This is an appeal from the grant of summary judgment to defendants in an action for wrongful death arising from medical malpractice. Appellants are the surviving husband and children of the decedent, Mrs. Sharon Hughey.
Mrs. Hughey had been an intermittent patient of Dr. Blumenthal for some years. Her last visit was on February 27, 1979, when Dr. Blumenthal gave her a prescription and arranged for gall bladder and upper gastro-intestinal (GI) X-rays at Crawford Long Hospital. The X-ray examination was conducted on March 1 and revealed no abnormalities. On March 12, 1979, Mrs.
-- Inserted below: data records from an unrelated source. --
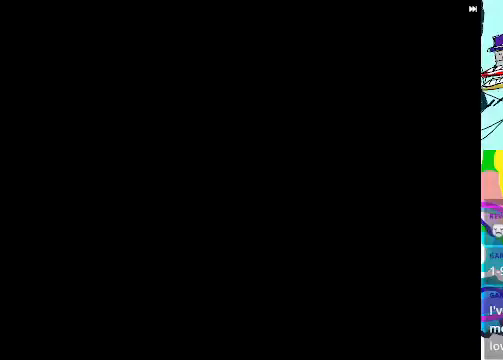
{"buttons": ["A", "R1", "DPAD_RIGHT"], "left_stick": "center", "events": [[367, "DPAD_RIGHT", "down"], [400, "A", "down"]]}
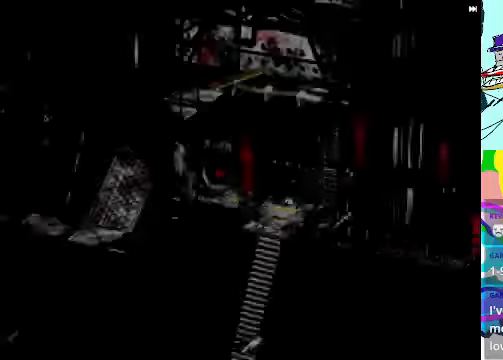
{"buttons": [], "left_stick": "center", "events": [[34, "DPAD_DOWN", "down"], [34, "DPAD_RIGHT", "up"], [434, "DPAD_DOWN", "up"], [467, "A", "up"], [467, "R1", "up"]]}
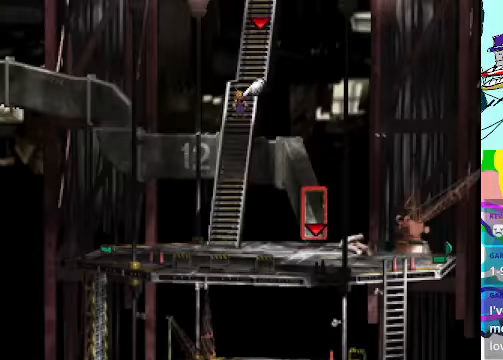
{"buttons": ["A", "R1", "DPAD_DOWN"], "left_stick": "center", "events": [[167, "A", "down"], [200, "DPAD_DOWN", "down"], [267, "R1", "down"]]}
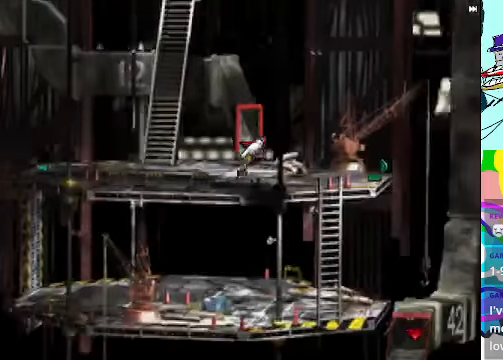
{"buttons": ["A", "R1", "DPAD_UP"], "left_stick": "center", "events": [[234, "DPAD_DOWN", "up"], [234, "DPAD_UP", "down"]]}
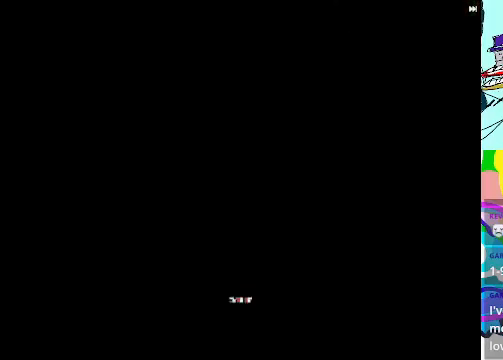
{"buttons": ["R1"], "left_stick": "center", "events": [[100, "DPAD_UP", "up"], [100, "R1", "up"], [167, "A", "up"], [267, "R1", "down"]]}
Hughey came to the emergency room of DeKalb General Hospital complaining of a "bubbly burning" sensation with epigastric and substernal chest discomfort radiating into both arms intermittently for the preceding three weeks. She reported awaking at night with a bitter taste in her mouth generally associated with regurgitation of gastric fluid. She indicated that she had had a recent normal gall bladder and upper GI X-ray series. Dr. Paustian examined the 26 year old Mrs. Hughey and found her to be obese and in no acute distress with slightly elevated blood pressure. Her chest was clear and heart sounds normal. Dr. Paustian diagnosed her condition as probable reflux esophagitis, prescribed medication and elevation of her head in bed, and told her to keep her next scheduled appointment with Dr. Blumenthal on March 16. Mrs. Hughey went to work on March 13 and 14 and appeared to be feeling alright. On March 15, Mrs. Hughey came home complaining of chest pain and was taken to the emergency room at Crawford Long Hospital, where she was examined by a Dr. Politsos. He also diagnosed her condition as gastritis and prescribed medication for it. He spoke to Dr. Blumenthal on the telephone concerning her and told her to keep her scheduled appointment with Dr. Blumenthal on the following day. Mrs. Hughey went home and died the next morning of an alleged myocardial infarction.
Plaintiff-appellants brought this action initially against Emory University d/b/a Crawford Long Hospital and later added as defendants Dr. Paustian; his employer, DeKalb Emergency Group; and Dr. Blumenthal. Emory University and Dr. Blumenthal were subsequently dismissed by plaintiff-appellants, leaving Dr. Paustian and DeKalb Emergency Group as defendants. The trial court granted these remaining defendants summary judgment. Held:
In support of their motion for summary judgment appellees filed the affidavit of Dr. Paustian, based on his personal knowledge, that his examination, diagnosis and treatment of Mrs. Hughey were consistent with the standard of care in the medical profession generally under the same conditions and similar circumstances. Appellants countered with the affidavit of a Dr. Townsend which related that he had examined the following documents, all of which were filed in the case: The depositions of Drs. Paustian, Blumenthal and Politsos, as well as their affidavits; the medical records of DeKalb General Hospital of March 12, 1979 and of Crawford Long Hospital of March 15, 1979; the affidavit of Ms. Hughey's mother; and Mrs. Hughey's death certificate. Dr. Townsend opined, after studying the documents referred to, that Dr. Paustian had not exercised the degree of care and skill ordinarily possessed and exercised by members of the medical profession generally in treating Mrs. Hughey, specifically by failing to make an electrocardiogram.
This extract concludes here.